“The Truth” couldn’t lie.

There was a point late last year while recovering from injuries suffered during his scary car accident when Errol Spence Jr. thought he wouldn’t be able to box again. Spence spent more than a week in a Dallas hospital, some of that time in its intensive care unit, while recovering from cuts to his face and body and damage to his teeth.

The 30-year-old Spence considers himself lucky that the injuries he sustained weren’t worse when his speeding Ferrari flipped over multiple times in the early morning hours of October 10 in downtown Dallas. But the IBF/WBC welterweight champion told Showtime’s Brian Custer during a recent episode of his podcast, “The Last Stand,” that he still felt so much pain once he was released from the hospital that he began believing that he wouldn’t be able to continue his boxing career.

“When I was hurtin’, it creeped into my mind,” said Spence, who was charged with driving while intoxicated as a result of his accident. “I can say like November, December, I was like, ‘Man, I don’t know if I’m gonna be able to box again. I’m hurtin’ like bad.’ And then when like January came around, because I was already running [in] like December, I was already running a little bit, but my hip was still hurtin’, but I was still running. And then around January, February – like right now, I have no pain at all. And that’s when I really felt good. I was like, ‘Oh yeah, I’m gonna come back. I’m gonna come back guns blazing, too.’

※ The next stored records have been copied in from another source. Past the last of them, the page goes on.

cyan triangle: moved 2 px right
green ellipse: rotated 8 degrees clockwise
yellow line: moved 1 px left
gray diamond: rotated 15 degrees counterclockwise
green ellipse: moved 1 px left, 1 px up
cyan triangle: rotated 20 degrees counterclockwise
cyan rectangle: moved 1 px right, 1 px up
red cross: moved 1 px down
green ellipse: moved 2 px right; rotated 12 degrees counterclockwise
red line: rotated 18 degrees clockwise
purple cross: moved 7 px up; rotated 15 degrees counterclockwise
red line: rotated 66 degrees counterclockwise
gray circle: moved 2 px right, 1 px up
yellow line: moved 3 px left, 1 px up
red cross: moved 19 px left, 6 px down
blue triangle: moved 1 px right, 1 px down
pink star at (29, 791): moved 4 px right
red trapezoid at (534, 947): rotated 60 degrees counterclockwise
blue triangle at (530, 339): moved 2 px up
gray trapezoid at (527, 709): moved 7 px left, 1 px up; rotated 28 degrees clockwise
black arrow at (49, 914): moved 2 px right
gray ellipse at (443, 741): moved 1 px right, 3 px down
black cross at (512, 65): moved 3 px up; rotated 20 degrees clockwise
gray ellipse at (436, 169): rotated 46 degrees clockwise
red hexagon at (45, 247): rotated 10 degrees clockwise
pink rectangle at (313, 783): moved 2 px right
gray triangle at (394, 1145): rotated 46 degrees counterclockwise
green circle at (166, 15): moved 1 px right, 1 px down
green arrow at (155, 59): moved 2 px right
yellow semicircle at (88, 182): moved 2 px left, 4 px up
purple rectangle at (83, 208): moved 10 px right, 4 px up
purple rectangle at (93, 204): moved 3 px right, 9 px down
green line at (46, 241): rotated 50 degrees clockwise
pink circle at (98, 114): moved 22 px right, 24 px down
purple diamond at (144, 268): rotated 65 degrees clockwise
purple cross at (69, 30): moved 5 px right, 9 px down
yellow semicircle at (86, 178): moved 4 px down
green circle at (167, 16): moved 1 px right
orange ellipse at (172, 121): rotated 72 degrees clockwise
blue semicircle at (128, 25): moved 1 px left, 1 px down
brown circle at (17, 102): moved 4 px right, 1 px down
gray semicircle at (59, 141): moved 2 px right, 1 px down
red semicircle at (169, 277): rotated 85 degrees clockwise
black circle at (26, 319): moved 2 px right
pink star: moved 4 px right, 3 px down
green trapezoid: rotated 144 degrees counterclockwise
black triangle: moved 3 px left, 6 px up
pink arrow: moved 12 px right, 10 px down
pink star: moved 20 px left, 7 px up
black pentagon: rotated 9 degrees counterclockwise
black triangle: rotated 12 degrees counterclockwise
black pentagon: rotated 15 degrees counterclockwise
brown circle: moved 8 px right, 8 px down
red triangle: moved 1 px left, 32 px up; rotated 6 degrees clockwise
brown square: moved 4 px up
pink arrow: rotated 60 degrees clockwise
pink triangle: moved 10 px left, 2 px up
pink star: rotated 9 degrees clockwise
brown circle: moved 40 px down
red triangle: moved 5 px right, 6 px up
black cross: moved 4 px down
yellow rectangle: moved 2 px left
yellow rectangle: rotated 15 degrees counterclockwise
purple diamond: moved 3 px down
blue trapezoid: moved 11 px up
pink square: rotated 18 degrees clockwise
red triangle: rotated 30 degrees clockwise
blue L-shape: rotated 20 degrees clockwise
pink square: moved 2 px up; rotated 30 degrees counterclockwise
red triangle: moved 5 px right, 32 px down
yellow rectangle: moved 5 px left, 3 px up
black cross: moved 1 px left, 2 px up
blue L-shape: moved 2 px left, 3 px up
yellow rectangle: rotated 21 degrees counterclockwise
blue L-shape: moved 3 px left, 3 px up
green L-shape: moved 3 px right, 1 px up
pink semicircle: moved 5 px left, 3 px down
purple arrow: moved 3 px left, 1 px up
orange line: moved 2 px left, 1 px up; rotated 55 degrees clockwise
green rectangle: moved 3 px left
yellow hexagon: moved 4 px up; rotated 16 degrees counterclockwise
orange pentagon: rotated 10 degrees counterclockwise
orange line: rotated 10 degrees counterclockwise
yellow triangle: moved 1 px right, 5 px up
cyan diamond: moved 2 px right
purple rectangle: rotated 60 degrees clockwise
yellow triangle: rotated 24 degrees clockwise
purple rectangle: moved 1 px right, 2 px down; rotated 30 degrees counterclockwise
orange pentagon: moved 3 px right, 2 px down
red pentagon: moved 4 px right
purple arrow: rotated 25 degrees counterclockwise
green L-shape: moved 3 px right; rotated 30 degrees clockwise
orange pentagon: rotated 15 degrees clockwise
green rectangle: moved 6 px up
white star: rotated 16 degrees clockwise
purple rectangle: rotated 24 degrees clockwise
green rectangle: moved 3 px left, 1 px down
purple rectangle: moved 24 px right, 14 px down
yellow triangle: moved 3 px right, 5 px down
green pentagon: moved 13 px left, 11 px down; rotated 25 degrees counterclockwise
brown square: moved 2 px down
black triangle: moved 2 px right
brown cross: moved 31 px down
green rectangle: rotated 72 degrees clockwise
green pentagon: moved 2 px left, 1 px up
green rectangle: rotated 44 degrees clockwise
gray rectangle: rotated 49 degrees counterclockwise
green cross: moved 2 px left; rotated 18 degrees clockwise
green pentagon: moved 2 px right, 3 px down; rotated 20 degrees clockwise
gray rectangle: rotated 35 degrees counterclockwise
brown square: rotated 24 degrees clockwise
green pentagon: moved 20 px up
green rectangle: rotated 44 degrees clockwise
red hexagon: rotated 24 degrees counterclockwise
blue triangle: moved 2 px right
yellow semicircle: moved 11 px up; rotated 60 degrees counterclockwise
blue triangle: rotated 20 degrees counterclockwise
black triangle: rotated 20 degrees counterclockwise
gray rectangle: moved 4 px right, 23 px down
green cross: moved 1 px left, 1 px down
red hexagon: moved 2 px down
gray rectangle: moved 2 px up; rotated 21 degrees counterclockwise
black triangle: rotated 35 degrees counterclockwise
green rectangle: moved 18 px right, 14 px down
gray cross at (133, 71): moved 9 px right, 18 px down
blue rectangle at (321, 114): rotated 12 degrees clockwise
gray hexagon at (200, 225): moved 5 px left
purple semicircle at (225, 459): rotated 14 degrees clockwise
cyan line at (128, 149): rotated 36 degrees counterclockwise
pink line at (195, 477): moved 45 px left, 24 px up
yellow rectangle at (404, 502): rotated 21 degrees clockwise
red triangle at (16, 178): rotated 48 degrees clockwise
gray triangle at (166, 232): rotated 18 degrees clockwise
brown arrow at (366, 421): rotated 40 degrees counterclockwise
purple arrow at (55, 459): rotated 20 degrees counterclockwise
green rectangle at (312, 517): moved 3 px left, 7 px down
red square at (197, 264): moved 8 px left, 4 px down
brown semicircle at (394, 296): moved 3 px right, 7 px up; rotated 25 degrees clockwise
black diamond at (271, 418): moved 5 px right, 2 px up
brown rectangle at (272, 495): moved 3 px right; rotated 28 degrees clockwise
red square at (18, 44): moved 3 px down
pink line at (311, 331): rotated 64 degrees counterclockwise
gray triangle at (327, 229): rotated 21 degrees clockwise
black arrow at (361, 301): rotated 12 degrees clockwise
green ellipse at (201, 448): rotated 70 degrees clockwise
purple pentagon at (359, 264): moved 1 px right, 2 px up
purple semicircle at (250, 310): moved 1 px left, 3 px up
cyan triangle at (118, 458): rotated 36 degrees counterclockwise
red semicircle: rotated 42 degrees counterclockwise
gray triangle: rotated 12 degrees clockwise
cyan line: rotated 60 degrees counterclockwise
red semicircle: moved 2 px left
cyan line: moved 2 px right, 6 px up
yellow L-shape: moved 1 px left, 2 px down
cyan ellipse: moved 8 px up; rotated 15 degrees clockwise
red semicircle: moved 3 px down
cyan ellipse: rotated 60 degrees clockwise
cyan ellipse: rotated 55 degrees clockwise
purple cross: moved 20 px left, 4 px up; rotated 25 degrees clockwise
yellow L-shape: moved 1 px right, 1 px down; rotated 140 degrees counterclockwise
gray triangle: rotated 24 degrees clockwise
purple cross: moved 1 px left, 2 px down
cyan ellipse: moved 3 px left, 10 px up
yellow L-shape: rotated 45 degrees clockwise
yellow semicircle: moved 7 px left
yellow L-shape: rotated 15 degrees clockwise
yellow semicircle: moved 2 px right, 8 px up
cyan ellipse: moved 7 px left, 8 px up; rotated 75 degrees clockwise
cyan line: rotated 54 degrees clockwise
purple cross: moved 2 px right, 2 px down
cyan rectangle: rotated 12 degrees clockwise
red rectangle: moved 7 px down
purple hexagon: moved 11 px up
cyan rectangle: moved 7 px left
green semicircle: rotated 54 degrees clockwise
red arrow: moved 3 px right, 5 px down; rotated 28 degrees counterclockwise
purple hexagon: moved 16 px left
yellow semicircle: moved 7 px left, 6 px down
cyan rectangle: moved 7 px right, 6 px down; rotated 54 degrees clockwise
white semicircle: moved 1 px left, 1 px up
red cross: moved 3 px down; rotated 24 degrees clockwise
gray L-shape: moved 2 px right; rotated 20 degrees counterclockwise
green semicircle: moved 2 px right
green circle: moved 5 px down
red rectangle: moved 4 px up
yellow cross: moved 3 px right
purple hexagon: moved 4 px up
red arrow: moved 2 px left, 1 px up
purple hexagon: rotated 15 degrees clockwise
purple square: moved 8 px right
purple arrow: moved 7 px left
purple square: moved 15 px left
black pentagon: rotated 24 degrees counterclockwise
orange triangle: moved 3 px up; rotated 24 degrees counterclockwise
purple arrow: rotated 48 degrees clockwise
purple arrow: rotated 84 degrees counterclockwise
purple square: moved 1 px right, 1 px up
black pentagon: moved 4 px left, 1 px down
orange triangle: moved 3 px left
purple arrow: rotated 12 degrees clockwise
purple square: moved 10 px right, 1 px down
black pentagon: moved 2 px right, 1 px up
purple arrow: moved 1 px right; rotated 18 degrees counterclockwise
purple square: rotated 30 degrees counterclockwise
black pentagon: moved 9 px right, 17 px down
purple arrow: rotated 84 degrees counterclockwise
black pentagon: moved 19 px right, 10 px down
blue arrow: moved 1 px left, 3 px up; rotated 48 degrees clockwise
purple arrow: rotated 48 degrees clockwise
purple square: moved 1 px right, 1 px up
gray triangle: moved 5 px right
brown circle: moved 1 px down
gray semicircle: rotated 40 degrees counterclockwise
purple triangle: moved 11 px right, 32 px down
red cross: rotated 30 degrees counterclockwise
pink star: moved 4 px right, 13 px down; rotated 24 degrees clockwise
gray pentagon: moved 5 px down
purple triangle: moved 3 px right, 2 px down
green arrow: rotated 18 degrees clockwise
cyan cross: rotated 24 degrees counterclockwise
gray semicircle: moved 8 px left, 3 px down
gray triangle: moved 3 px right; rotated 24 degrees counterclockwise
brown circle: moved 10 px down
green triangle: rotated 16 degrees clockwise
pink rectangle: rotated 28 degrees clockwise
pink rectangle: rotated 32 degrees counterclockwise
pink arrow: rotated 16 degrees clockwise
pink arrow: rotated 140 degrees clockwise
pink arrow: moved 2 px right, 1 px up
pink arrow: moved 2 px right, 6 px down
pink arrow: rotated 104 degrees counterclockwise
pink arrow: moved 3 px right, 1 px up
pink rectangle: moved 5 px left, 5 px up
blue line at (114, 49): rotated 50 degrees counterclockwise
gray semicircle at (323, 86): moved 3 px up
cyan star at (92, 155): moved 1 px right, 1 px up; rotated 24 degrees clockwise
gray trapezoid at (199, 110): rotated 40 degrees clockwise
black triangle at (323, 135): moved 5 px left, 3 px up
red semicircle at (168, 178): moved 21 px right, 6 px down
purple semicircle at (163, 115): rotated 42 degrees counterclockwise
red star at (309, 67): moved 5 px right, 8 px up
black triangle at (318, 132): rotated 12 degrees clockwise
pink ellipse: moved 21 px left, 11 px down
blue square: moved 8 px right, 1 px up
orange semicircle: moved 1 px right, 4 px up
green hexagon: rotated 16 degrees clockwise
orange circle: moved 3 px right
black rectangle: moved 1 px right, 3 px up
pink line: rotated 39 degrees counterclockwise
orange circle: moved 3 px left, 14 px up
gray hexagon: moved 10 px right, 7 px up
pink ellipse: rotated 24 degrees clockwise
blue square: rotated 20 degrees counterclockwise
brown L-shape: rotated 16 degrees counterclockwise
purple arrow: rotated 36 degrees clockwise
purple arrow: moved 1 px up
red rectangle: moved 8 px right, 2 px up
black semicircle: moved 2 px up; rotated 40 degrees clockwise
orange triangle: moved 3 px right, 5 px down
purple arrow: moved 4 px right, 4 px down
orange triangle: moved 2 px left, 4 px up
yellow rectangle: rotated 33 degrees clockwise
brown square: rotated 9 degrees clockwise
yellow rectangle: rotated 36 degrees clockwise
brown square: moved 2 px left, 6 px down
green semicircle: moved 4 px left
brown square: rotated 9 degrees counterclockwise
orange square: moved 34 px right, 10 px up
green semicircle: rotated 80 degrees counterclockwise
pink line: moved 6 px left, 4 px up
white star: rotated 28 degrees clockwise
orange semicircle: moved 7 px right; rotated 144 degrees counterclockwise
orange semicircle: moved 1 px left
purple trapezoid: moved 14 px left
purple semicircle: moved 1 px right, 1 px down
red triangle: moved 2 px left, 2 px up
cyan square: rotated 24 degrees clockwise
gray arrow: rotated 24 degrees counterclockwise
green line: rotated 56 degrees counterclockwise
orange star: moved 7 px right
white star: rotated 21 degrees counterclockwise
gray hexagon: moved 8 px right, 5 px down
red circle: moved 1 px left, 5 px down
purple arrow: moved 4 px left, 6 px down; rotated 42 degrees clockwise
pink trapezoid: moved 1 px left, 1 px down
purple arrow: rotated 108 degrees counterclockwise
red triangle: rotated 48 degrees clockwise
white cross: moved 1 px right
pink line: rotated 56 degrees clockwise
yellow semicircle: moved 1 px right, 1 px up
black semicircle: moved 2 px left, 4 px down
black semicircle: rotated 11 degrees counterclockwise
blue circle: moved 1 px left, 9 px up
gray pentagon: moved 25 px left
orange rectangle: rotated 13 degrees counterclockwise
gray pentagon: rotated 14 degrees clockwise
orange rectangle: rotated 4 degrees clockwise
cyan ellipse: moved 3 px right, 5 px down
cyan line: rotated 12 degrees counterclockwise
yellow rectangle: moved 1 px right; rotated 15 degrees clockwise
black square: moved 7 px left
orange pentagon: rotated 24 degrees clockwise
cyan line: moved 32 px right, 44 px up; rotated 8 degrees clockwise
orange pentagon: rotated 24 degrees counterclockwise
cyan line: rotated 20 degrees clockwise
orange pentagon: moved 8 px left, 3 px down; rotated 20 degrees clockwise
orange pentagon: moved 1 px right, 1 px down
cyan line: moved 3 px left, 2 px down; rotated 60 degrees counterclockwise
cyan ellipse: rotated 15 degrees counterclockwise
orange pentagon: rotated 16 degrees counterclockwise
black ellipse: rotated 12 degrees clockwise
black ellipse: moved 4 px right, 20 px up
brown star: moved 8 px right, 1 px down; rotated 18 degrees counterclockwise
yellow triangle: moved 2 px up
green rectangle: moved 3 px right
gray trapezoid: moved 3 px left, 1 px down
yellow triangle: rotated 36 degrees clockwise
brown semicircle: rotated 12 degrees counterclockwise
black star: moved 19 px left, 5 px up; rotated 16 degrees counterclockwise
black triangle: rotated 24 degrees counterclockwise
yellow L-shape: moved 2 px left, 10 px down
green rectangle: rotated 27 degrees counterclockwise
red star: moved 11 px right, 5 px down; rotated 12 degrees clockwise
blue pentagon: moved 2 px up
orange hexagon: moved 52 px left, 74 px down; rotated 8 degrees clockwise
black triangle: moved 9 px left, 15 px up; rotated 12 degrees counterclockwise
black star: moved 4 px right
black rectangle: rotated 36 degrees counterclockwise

“Like a lot of people are writing me off right now. I want them to keep writing me off. I want them to keep saying I’m fat and, you know, I look out of shape, I look overweight and things like that. Like, right now I look small right now. Like I’m getting there. And um, I just want everybody to keep doubting me. It’s just fuel to the fire. But at one point, I did think I wasn’t gonna come back. Like when I was like super in pain, I was like, ‘I don’t think I’ll come back.’ I was like, ‘I’m about to take Brian Custer’s broadcasting job.’ ”

Spence (26-0, 21 KOs) has worked diligently in recent months to get his weight down, so that he isn’t too heavy when he starts training camp for his next fight. The DeSoto, Texas, native could face Philadelphia’s Danny Garcia (36-2, 21 KOs) when he returns to the ring sometime in the fall.

The next hurdle he’ll have to clear, though, is learning how his mouth and face react to sparring. The 2012 Olympian doesn’t expect to spar until “probably August, September.”

“Right now, I think I’m a hundred-percent back,” Spence said. “Yeah, I think I’m a hundred-percent back. I haven’t sparred yet. That’s something I can’t do because I have two posts in my mouth now. And they already healed up. I’m about to get a third post in my mouth. And then, after all that heal up, then I’ll be able to spar.”